Al conocerse públicamente las cifras (ya el régimen las conocía en privado) se puso en marcha el aparato de propaganda gubernamental. Saltaron los voceros de la dictadura, desde Tibisay Lucena, la honesta presidenta del CNE cuyo lapso legal de servicio venció hace meses, hasta Nicolás Maduro cantando la victoria oficialista. “Sacamos 3 alcaldías por cada alcaldía opositora”, sentenció Diosdado Cabello. Maduro hizo eco a las palabras de la señora Lucena diciendo que la alianza gubernamental obtuvo 49% de los sufragios mientras que la MUD solo el 42%...


Pero los gobernantes soslayaron totalmente ciertos hechos. Por ejemplo, sumaron el número de alcaldías ganadas sin compararlas con las ganadas por la oposición contemplando la ponderación por el peso demográfico. No es igual la población del municipio Sucre del Estado Miranda que la del municipio Atabapo del estado Amazonas. Tampoco mencionaron que el oficialismo detentaba 263 alcaldías antes de las elecciones, para quedar con solo 196 luego del domingo; perdió 67 en total.


Y lo que es más importante: el sistema propagandístico del régimen, los goebbelitos tropicales, olvidaron el pequeño detalle de que mientras al eje gobiernero se le sumaron los votos de todos sus partidos aliados, a la alianza opositora solo se le adicionaron los votos de la MUD –“partido MUD”, la llamó la inefable señora Lucena-, con exclusión de todas las fuerzas que se oponen a la dictadura. En pocas palabras, ignoraron el menudo detalle de  que mientras el gobierno totalizó con todos los movimientos que lo apoyan 49,25%, la disidencia acumuló casi el 51% de los votos.


Es comprensible y era previsible que el gobierno actuara de esta manera para ocultar su pérdida electoral, además de algo que no registraron los comicios: su curva negativa –su tendencia en caída- en la aceptación popular. Pero no se entiende por qué esta falacia encontrara resonancia por simpatía en las fuerzas opositoras, además de los medios internacionales que alimentaron sus informaciones con noticias ofrecidas por los medios venezolanos que están todos bajo control hegemónico de la dictadura. Despierta suspicacia esta tesis derrotista en las filas opositoras.

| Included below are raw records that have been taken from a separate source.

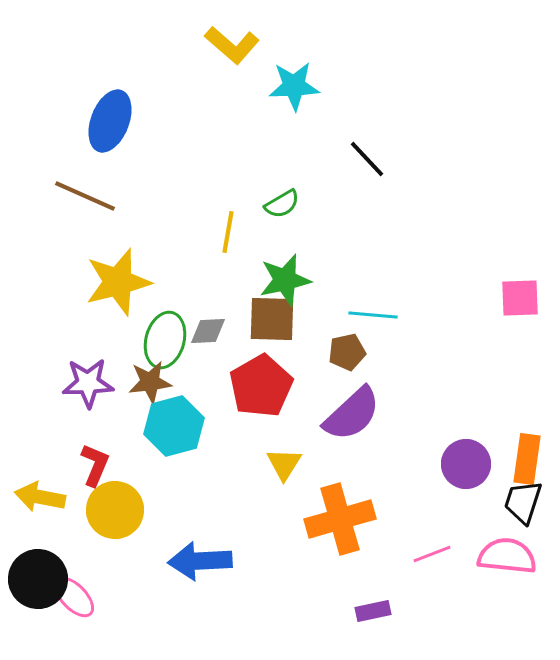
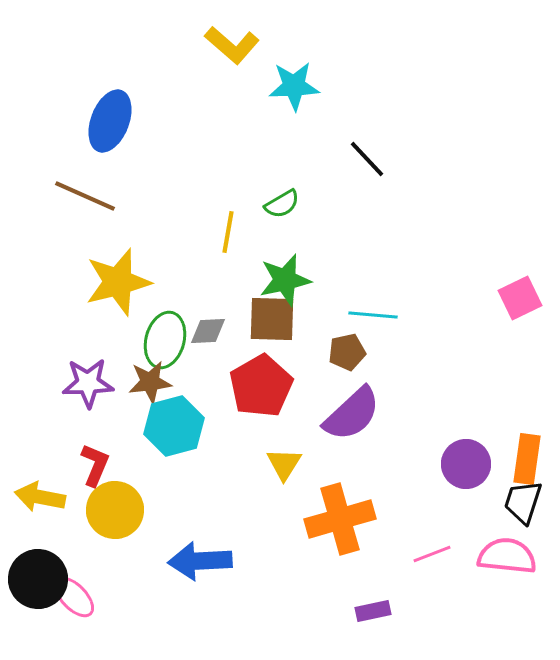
pink square: rotated 24 degrees counterclockwise
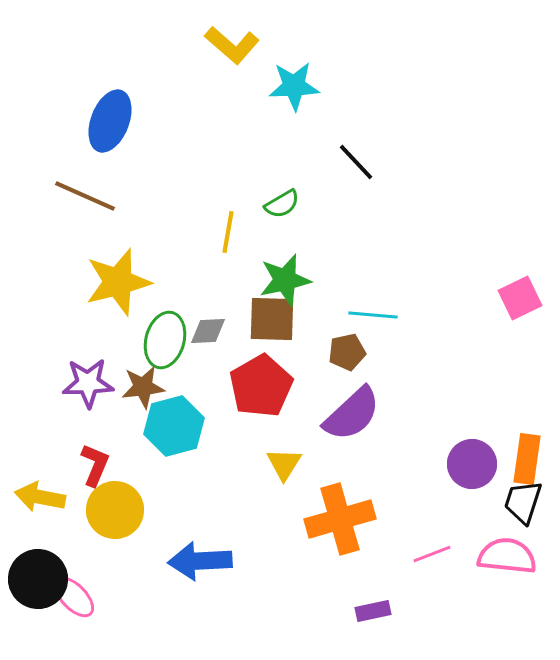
black line: moved 11 px left, 3 px down
brown star: moved 7 px left, 5 px down
purple circle: moved 6 px right
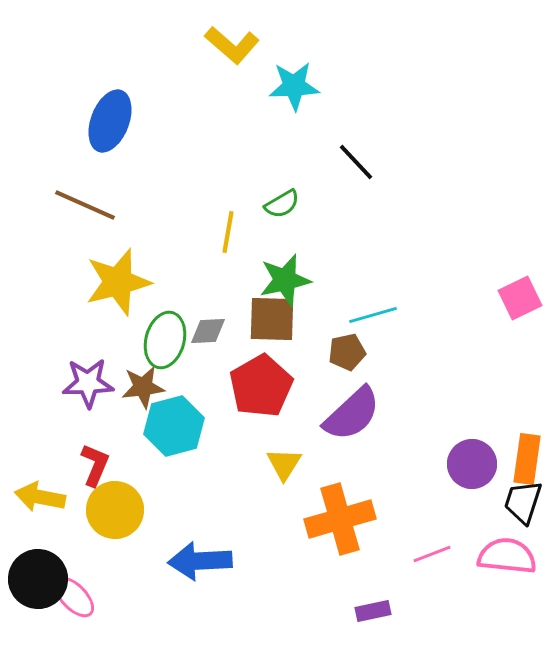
brown line: moved 9 px down
cyan line: rotated 21 degrees counterclockwise
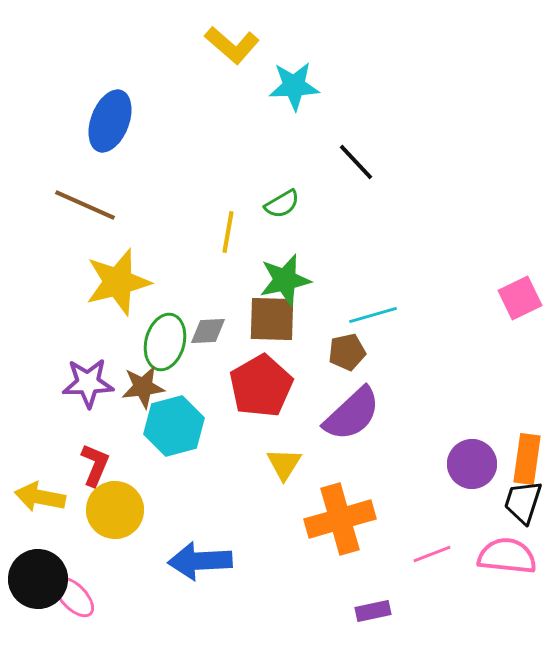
green ellipse: moved 2 px down
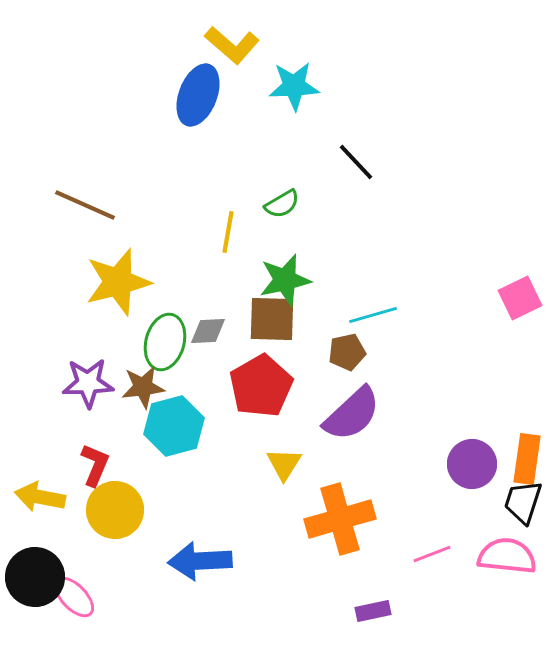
blue ellipse: moved 88 px right, 26 px up
black circle: moved 3 px left, 2 px up
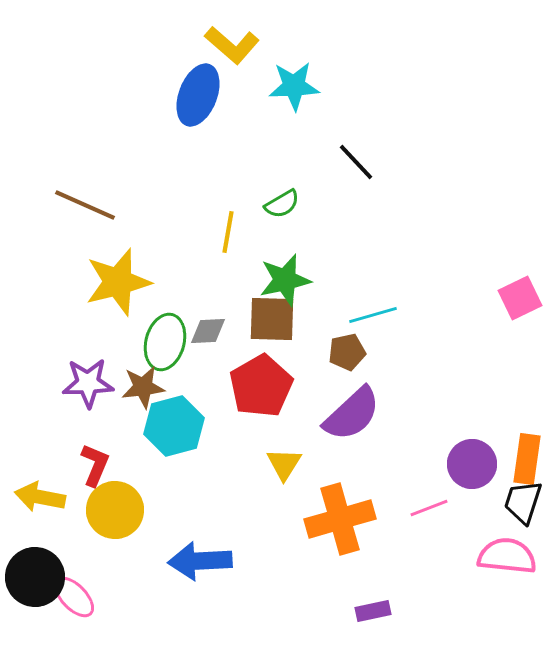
pink line: moved 3 px left, 46 px up
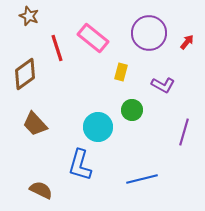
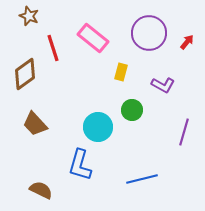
red line: moved 4 px left
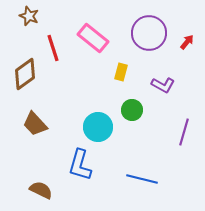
blue line: rotated 28 degrees clockwise
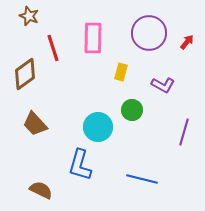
pink rectangle: rotated 52 degrees clockwise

Hablemos claro, si con fraude en todos los aspectos, ventajismo, hegemonía de medios, sumados al amordazamiento y silenciamiento de la oposición, el régimen apenas pudo obtener un 49% del sufragio; es decir, fue superado por 300.000 votos, el 150% de la ventaja que hizo tan feliz a Maduro en su fraudulenta victoria del 14 de abril; es elemental colegir que el gobierno atraviesa una crisis grave de popularidad; con tendencia a empeorar a la luz de la catástrofe económica que se avecina en la que el default es altamente probable y en la que veremos hiperinflación como solo se vio en la Alemania de entre guerras o en el Zimbabwe de Mugabe (que por cierto ha servido de modelo para algunas maniobras de esta revolución).


Si lo que hubo el domingo 8 de diciembre fue un plebiscito y la alternativa del “sí" a Maduro rindió 49%, necesariamente debemos concluir que el 51% dijo “no" a Maduro, o sea, que el régimen perdió el plebiscito y la oposición lo ganó.


Y dejemos para otra ocasión –amigo lector- los comentarios acerca del hecho de que en el bastión chavista de Barinas, la tierra natal del Portento de Sabaneta, ganó la causa democrática.